Todas las mañanas, apenas se alzaba el sol, yo lamía la sal de las barandillas del buque, convencido para entonces de que era capaz de distinguir entre el sabor del océano Índico y el del mar Mediterráneo. Me zambullía en la piscina y nadaba a braza por debajo de la superficie, giraba al final de cada largo y volvía a hundirme, poniendo a prueba el límite de mis pulmones, de mis dos corazones. Presenciaba la irritación de la señorita Lasqueti con la novela de misterio que estuviera leyendo a toda velocidad, dispuesta a arrojarla en cualquier mar que estuviéramos atravesando. Y, al igual que mis amigos, me embriagaba con la presencia de Emily cuando se acercaba durante un paseo y hablaba con nosotros.
—Nunca debes sentirte poco importante en el esquema de las cosas —me dijo el señor Mazappa en una ocasión. O puede que fuera la señorita Lasqueti. Ya no estoy seguro de quién de los dos fue, porque para el final de nuestro viaje sus opiniones apenas se distinguían. Al volver la vista atrás, ya no tengo ninguna seguridad sobre quién me dio qué consejo, o se hizo amigo nuestro, o nos engañó. Y algunos acontecimientos sólo adquirieron su verdadero significado mucho más tarde.

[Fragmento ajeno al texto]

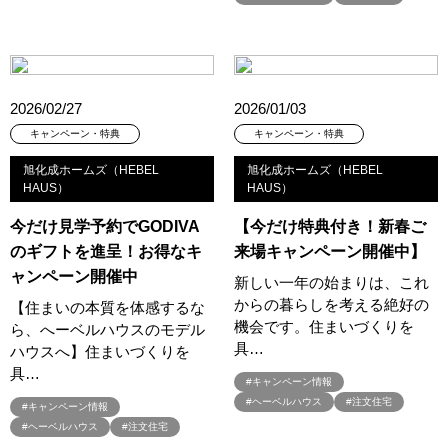
#QUOカードｐａｙプレゼントキャンペーン
#RAKU SPA Staition
#Ready Made Houshinng.
#SDGsな家
#select PACKAGE
#se構法
#Skye5
#SR
#sumitomo forestry
#TLM
#TOKYOWOOD
#Tomorrow's Life Museum
#WEB
2026/02/27
2026/01/03
#WEBおうち見学会
#WEBでマイホーム
#WEBイベント
キャンペーン・特典
キャンペーン・特典
#WEBセミナー
#WEB予約限定
#WEB予約限定キャンペーン
旭化成ホームズ（HEBEL
旭化成ホームズ（HEBEL
#WEB予約限定来場特典
#WEB予約＆ご来場
#WEB来場特典
HAUS）
HAUS）
#web見学会
#wonder HAUS
#wonderhaus
#W基礎断熱
今だけ見学予約でGODIVA
【今だけ特典付き！新春ご
#W断熱
#W断熱フェア
#xevoΣ
#YouTube
#Youtube LIVE
のギフトを進呈！お得なキ
来場キャンペーン開催中】
#YouTube配信
#Z
#zeh
#ZEHを超えるプラスエネルギー住宅
ャンペーン開催中
新しい一年の始まりは、これ
#ZEH仕様標準
#Z空調
#【9/１防災の日】
からの暮らしを考える絶好の
【住まいの本質を体感するな
#【家族と暮らしを守る住まいづくり】
#【間取り相談会】
機会です。住まいづくりを
ら、へーベルハウスのモデル
#あざみ野
#あったかい
#あったかハイム
具…
ハウスへ】住まいづくりを
#いいとこどり、始まる。
#いい暮らし
#えらべる
具…
#キャンペーン情報
#おうち見学ウィーク
#おしゃれ
#おしゃれな家づくり
#ヘーベルハウス
#注文住宅
#キャンペーン情報
#おしやれな家づくり
#おひさまハイム
#お土地探し
#ヘーベルハウス
#注文住宅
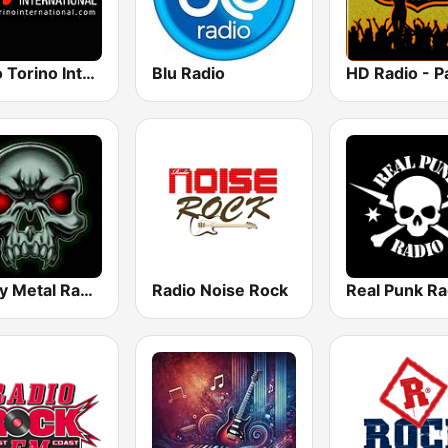
Radio Torino International
Blu Radio
Heavy Metal Radio
Radio Noise Rock
Real Punk Ra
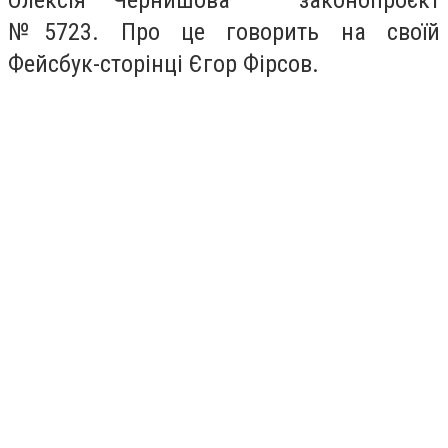
Олексія Чернишова
—
законопроєкт
№5723. Про це говорить на своїй
Фейсбук-сторінці Єгор Фірсов.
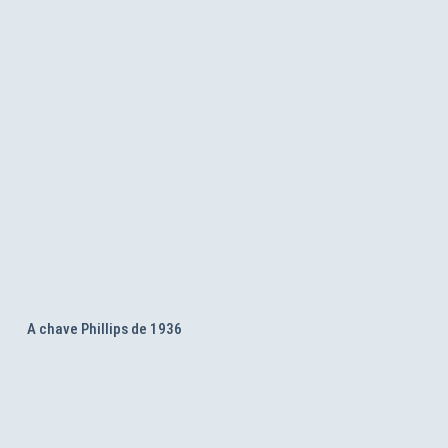
A chave Phillips de 1936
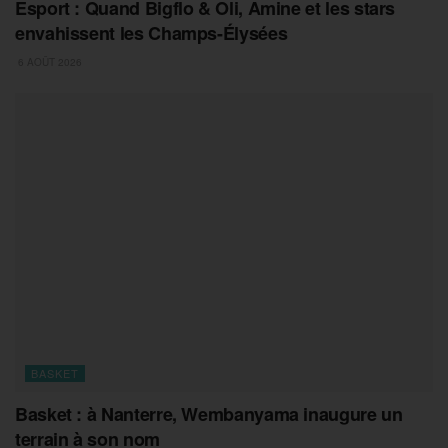
Esport : Quand Bigflo & Oli, Amine et les stars
envahissent les Champs-Élysées
6 AOÛT 2026
BASKET
Basket : à Nanterre, Wembanyama inaugure un
terrain à son nom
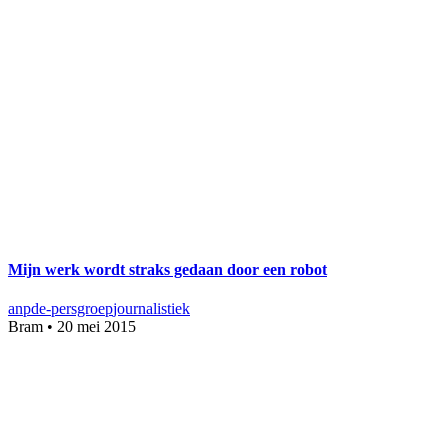
Mijn werk wordt straks gedaan door een robot
anp
de-persgroep
journalistiek
Bram
•
20 mei 2015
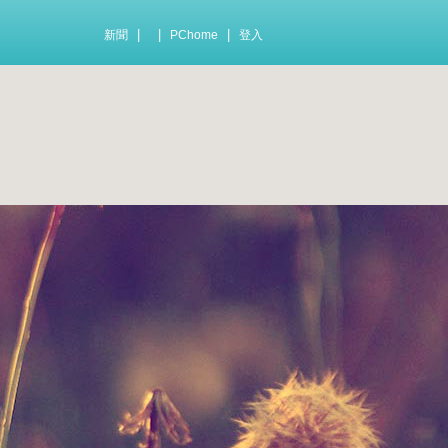
|
|
|
新聞
PChome
登入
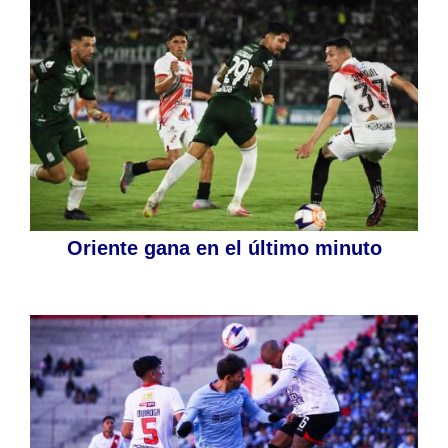
Oriente gana en el último minuto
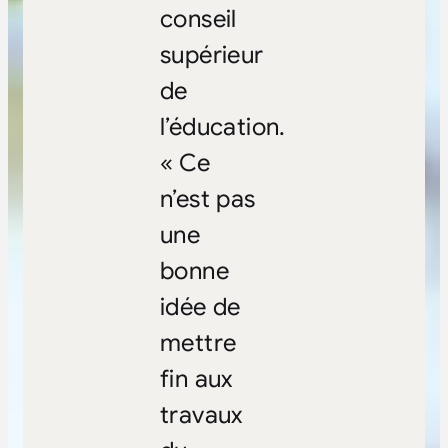
conseil
supérieur
de
l’éducation.
« Ce
n’est pas
une
bonne
idée de
mettre
fin aux
travaux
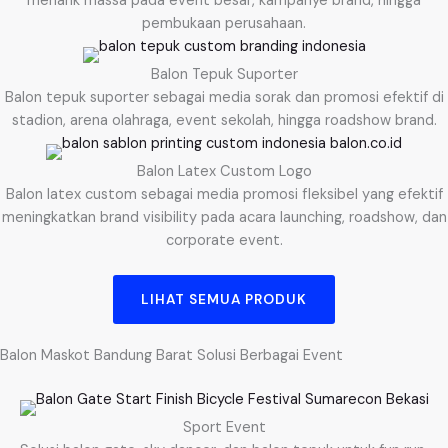
menarik massa pada event besar, kampanye brand, hingga
pembukaan perusahaan.
Balon Tepuk Suporter
Balon tepuk suporter sebagai media sorak dan promosi efektif di
stadion, arena olahraga, event sekolah, hingga roadshow brand.
Balon Latex Custom Logo
Balon latex custom sebagai media promosi fleksibel yang efektif
meningkatkan brand visibility pada acara launching, roadshow, dan
corporate event.
LIHAT SEMUA PRODUK
Balon Maskot Bandung Barat Solusi Berbagai Event
Sport Event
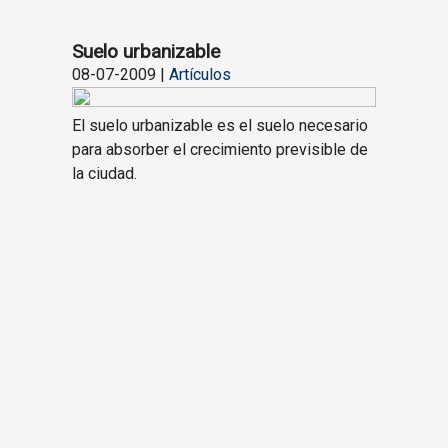
Suelo urbanizable
08-07-2009 |
Artículos
El suelo urbanizable es el suelo necesario
para absorber el crecimiento previsible de
la ciudad.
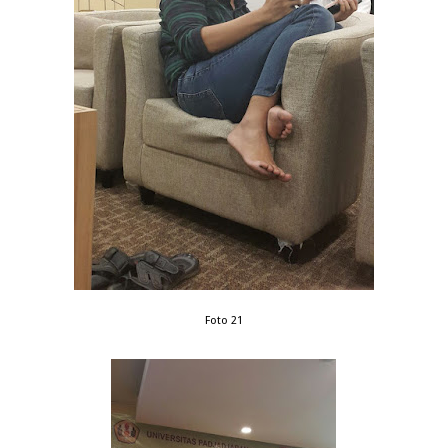
Foto 21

¿Quién fue, por ejemplo, el primero que nos describió el Palacio de los Propietarios de Barcos de Génova? ¿O se trata, posiblemente, de un recuerdo personal mío muy posterior, cuando, ya adulto, entré en aquel edificio y subí las escaleras de piedra que me condujeron a los diferentes pisos? Porque hay algo acerca de la imagen que he conservado durante todos estos años que puede servirme para explicar cómo nos acercamos al futuro o volvemos la vista hacia el pasado. Una persona empieza en el piso bajo de ese palacio, y contempla unos cuantos mapas ingenuos de puertos de la zona y de las costas vecinas; y luego, a medida que asciende de piso en piso, mapas cada vez más recientes reflejan islas medio descubiertas, un posible continente. En algún lugar del piso principal un pianista toca Brahms. Lo oyes mientras subes, e incluso miras hacia abajo por el hueco de la escalera central desde donde llega la música. De manera que tienes a Brahms, y cuadros de embarcaciones que se tambalean recién botadas y que abandonan los muelles en algún preludio del sueño de un mercader en el que todo puede ocurrir: prosperidad futura o una tormenta desastrosa. Uno de mis antepasados era propietario de siete barcos que ardieron entre la India y Taprobane. No tenía una pared cubierta de mapas, pero, al igual que él, tampoco estos armadores genoveses pudieron predecir el futuro. No hay retratos de seres humanos en los cuadros que cubren las paredes de los primeros niveles. Pero luego, al llegar al cuarto piso del Palacio de los Propietarios de Barcos de Génova, te encuentras con una reunión de madonas.